Ainsi, presque tous proposent des emplacements réservés à leur clientèle ou remboursent le parking après achats dans leur magasin. Ainsi de plus en plus d’espace est réservé au stationnement automobile. Il existe cependant des infrastructures dont l’exploitation pourrait être optimisée : en effet, le samedi, journée de prédilection pour le shopping, bon nombre de bureaux sont vides et des parkings en sous-sol le sont tout autant. D’autre part, le stationnement et le modèle automobile dont il dépend ont la particularité de disperser les services – au contraire d’une gare qui les rassemblent -, déforçant ainsi l’attrait des commerces. L’augmentation de l’offre de stationnement ne fait qu’accroître ce phénomène.

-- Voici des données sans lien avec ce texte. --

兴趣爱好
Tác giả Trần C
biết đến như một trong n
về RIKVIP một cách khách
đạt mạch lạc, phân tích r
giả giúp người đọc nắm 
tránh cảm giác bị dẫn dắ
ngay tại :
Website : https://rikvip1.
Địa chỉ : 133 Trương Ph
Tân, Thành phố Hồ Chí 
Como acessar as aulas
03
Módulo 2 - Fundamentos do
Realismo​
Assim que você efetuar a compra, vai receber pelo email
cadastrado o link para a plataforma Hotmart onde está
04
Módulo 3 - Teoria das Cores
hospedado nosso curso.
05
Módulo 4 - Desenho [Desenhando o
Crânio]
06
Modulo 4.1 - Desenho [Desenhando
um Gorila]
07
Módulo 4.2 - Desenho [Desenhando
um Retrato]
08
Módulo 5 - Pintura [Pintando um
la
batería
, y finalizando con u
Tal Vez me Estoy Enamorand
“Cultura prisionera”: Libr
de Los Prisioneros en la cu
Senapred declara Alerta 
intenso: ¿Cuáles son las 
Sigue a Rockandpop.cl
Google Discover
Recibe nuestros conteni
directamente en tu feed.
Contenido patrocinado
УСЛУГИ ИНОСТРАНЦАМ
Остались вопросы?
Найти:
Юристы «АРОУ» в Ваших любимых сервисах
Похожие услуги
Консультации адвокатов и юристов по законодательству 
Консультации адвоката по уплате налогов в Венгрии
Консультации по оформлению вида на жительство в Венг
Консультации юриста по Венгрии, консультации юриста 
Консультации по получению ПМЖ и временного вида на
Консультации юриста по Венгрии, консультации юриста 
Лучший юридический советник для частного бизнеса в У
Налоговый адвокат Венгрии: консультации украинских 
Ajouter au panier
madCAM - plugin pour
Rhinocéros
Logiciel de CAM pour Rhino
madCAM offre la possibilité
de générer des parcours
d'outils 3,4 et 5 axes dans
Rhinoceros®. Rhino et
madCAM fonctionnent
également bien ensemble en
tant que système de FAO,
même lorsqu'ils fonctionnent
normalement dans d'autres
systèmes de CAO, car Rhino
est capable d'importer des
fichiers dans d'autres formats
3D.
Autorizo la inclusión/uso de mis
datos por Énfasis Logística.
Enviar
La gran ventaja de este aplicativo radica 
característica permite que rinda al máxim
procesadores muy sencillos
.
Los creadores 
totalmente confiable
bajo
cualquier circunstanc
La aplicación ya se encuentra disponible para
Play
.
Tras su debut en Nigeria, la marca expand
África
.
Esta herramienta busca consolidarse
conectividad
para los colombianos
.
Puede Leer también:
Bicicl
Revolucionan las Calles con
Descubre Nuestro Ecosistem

Dans une étude commanditée par la Région de Bruxelles-Capitale[[ESPACES-MOBILITÉ & SONECOM, « Étude de l’accessibilité des commerces dans la Région de Bruxelles-Capitale », 2010.]], les commerçants de quatre quartiers différents pensent que 62% de leurs clients ont des difficultés à se garer et que 52% trouvent le coût du stationnement excessif. Mais lorsqu’on interroge les clients, seuls 9% évoquent le problème du parking et 6,5% se plaignent de son coût. Pour les commerçants, 48% des acheteurs font leurs courses en voiture, mais ces clients ne sont que 18,7 % à prendre leur automobile. La proportion de la clientèle automobiliste est en fait largement surestimée alors que de nombreux ménages ne possèdent pas de voiture (35% à Bruxelles, 17% en Wallonie[[SPF Mobilité, BELDAM, 2012]]) et se déplacent en transport en commun, à pied ou à vélo. Le besoin d’accessibilité en voiture s’avère donc moins important dans le maintien du dynamisme de l’économie locale que les commerçants se l’imaginent.
Pour résister à la concurrence des complexes commerciaux en périphérie, les magasins du centre-ville ont d’autres atouts à mettre en avant pour plaire à leur public privilégié, les proches habitants : lieu de qualité, proximité, échanges sociaux, conseils personnalisés et produits spécialisés. En redéfinissant une politique d’accueil non réservée aux seuls automobilistes, les commerces gagneront en accessibilité. Comme alternative au traditionnel parking gratuit, le remboursement d’un ticket de bus serait, par exemple, un geste apprécié par de nombreux citadins. D’autres mesures comme l’aménagement d’infrastructures pour le stationnement de vélos attirerait un nouveau public.
En termes de mobilité, les décideurs concentrent généralement leurs efforts pour diminuer la durée d’un trajet mais il serait bien plus efficace d’améliorer l’accessibilité de la destination en maximisant le nombre d’opportunités pour rejoindre ce lieu.
Les commerçants, comme les élus, ont donc entre les mains des possibilités très concrètes pour améliorer l’attractivité des magasins, par la redéfinition de leur accessibilité. Une offre de stationnement réduite aux besoins réels des consommateurs et habitants offre à tous une meilleure qualité de vie et de service et encourage un report modal vers la marche, les transports en commun et le vélo.
À savoir : Inter-Environnement Wallonie publiera prochainement, à l’attention des décideurs wallons, des recommandations à mettre en œuvre pour encadrer tout projet de centre commercial afin qu’il respecte l’environnement et participe au bon aménagement des lieux.